(Beginning of Data to examine)

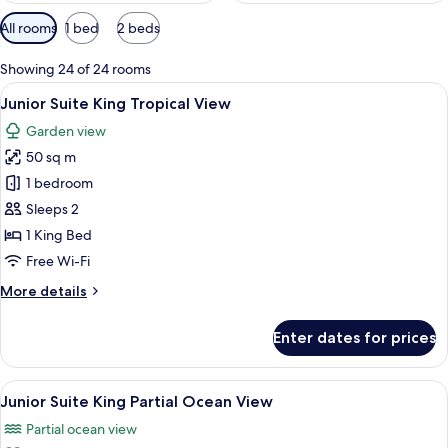
Available
All rooms
1 bed
2 beds
filters
for
Showing 24 of 24 rooms
rooms
View
A hotel room with a large bed, a desk w
6
Junior Suite King Tropical View
all
Garden view
photos
50 sq m
for
Junior
1 bedroom
Suite
Sleeps 2
King
1 King Bed
Tropical
Free Wi-Fi
View
More
More details
details
for
Enter dates for prices
Junior
Suite
King
View
A modern hotel room with a large bed, 
6
Tropical
Junior Suite King Partial Ocean View
all
View
Partial ocean view
photos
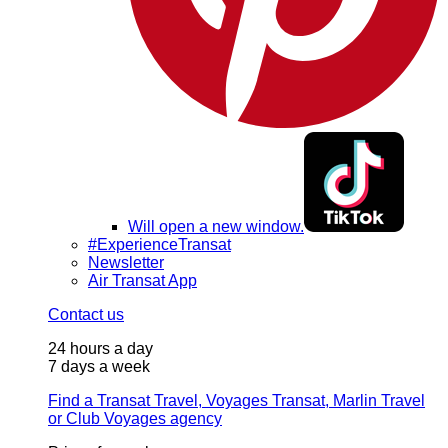
Will open a new window.
#ExperienceTransat
Newsletter
Air Transat App
Contact us
24 hours a day
7 days a week
Find a Transat Travel, Voyages Transat, Marlin Travel
or Club Voyages agency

(End of Data to examine)

* [Goal of the exercise]: The entire listing above is to be copied exactly, with all pictures omitted.

* [Worked solution]:
Available
All rooms
1 bed
2 beds
filters
for
Showing 24 of 24 rooms
rooms
View
A hotel room with a large bed, a desk w
6
Junior Suite King Tropical View
all
Garden view
photos
50 sq m
for
Junior
1 bedroom
Suite
Sleeps 2
King
1 King Bed
Tropical
Free Wi-Fi
View
More
More details
details
for
Enter dates for prices
Junior
Suite
King
View
A modern hotel room with a large bed, 
6
Tropical
Junior Suite King Partial Ocean View
all
View
Partial ocean view
photos
Will open a new window.
#ExperienceTransat
Newsletter
Air Transat App
Contact us
24 hours a day
7 days a week
Find a Transat Travel, Voyages Transat, Marlin Travel
or Club Voyages agency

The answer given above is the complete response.